> _Problem description_
Every line in the data below that includes "AperFunction" belongs in the answer, copied as it stands.

> _Plain-text engineering files_
------------------------------------------------------------------------

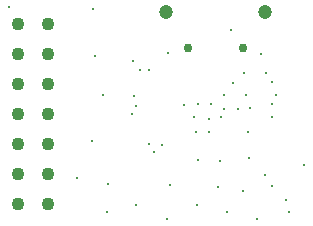
<source format=gbr>
%TF.GenerationSoftware,Altium Limited,Altium Designer,21.1.0 (24)*%
G04 Layer_Color=0*
%FSLAX45Y45*%
%MOMM*%
%TF.SameCoordinates,A42B3F18-A760-40AD-9EC3-E9591E309F50*%
%TF.FilePolarity,Positive*%
%TF.FileFunction,Plated,1,4,PTH,Drill*%
%TF.Part,Single*%
G01*
G75*
%TA.AperFunction,ComponentDrill*%
%ADD94C,1.10000*%
%ADD95C,0.75000*%
%ADD96C,0.75000*%
%ADD97C,1.20000*%
%TA.AperFunction,ViaDrill,NotFilled*%
%ADD98C,0.25000*%
D94*
X200000Y1760000D02*
D03*
Y1506000D02*
D03*
Y1252000D02*
D03*
Y998000D02*
D03*
Y744000D02*
D03*
Y490000D02*
D03*
Y236000D02*
D03*
X454000Y1760000D02*
D03*
Y1506000D02*
D03*
Y1252000D02*
D03*
Y998000D02*
D03*
Y744000D02*
D03*
Y490000D02*
D03*
Y236000D02*
D03*
D95*
X1637500Y1560000D02*
D03*
D96*
X2097500D02*
D03*
D97*
X1450000Y1860000D02*
D03*
X2285000D02*
D03*
D98*
X120000Y1910000D02*
D03*
X1160000Y1000000D02*
D03*
X1180000Y1150000D02*
D03*
X1200000Y1070000D02*
D03*
X1308397Y742403D02*
D03*
X1350000Y680000D02*
D03*
X1420000Y740000D02*
D03*
X920000Y1160000D02*
D03*
X960000Y410000D02*
D03*
X695000Y460000D02*
D03*
X2110000Y1350000D02*
D03*
X2017965Y1265132D02*
D03*
X820000Y772500D02*
D03*
X850000Y1490000D02*
D03*
X1689882Y972191D02*
D03*
X2128175Y1158501D02*
D03*
X1605053Y1074122D02*
D03*
X1724883Y1083207D02*
D03*
X1833416Y1081734D02*
D03*
X1937841Y1160842D02*
D03*
X1940477Y1046619D02*
D03*
X1911993Y971235D02*
D03*
X2060000Y1045000D02*
D03*
X2384267Y1160048D02*
D03*
X2347943Y1085459D02*
D03*
X2159996Y1049998D02*
D03*
X2349566Y976742D02*
D03*
X2347500Y1270395D02*
D03*
X2100000Y350000D02*
D03*
X1724616Y610556D02*
D03*
X1905461Y606013D02*
D03*
X1460000Y110000D02*
D03*
X1200000Y230000D02*
D03*
X950000Y170000D02*
D03*
X1811065Y845001D02*
D03*
X1810000Y960000D02*
D03*
X1702160Y843906D02*
D03*
X2290000Y480000D02*
D03*
X2350000Y390000D02*
D03*
X2300000Y1350000D02*
D03*
X2250000Y1510000D02*
D03*
X1229998Y1369997D02*
D03*
X1310000Y1370000D02*
D03*
X1170000Y1450000D02*
D03*
X2148934Y625000D02*
D03*
X1890000Y380000D02*
D03*
X1480000Y400000D02*
D03*
X2490000Y170000D02*
D03*
X1470000Y1520000D02*
D03*
X2000000Y1710000D02*
D03*
X2620000Y568944D02*
D03*
X830000Y1890000D02*
D03*
X1970000Y170000D02*
D03*
X1710000Y230000D02*
D03*
X2220000Y110000D02*
D03*
X2470000Y270000D02*
D03*
X2140000Y850000D02*
D03*
%TF.MD5,eb0b41e75e44eab3f751215b399cf5eb*%
M02*

</source>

------------------------------------------------------------------------

> _Answer space_
%TA.AperFunction,ComponentDrill*%
%TA.AperFunction,ViaDrill,NotFilled*%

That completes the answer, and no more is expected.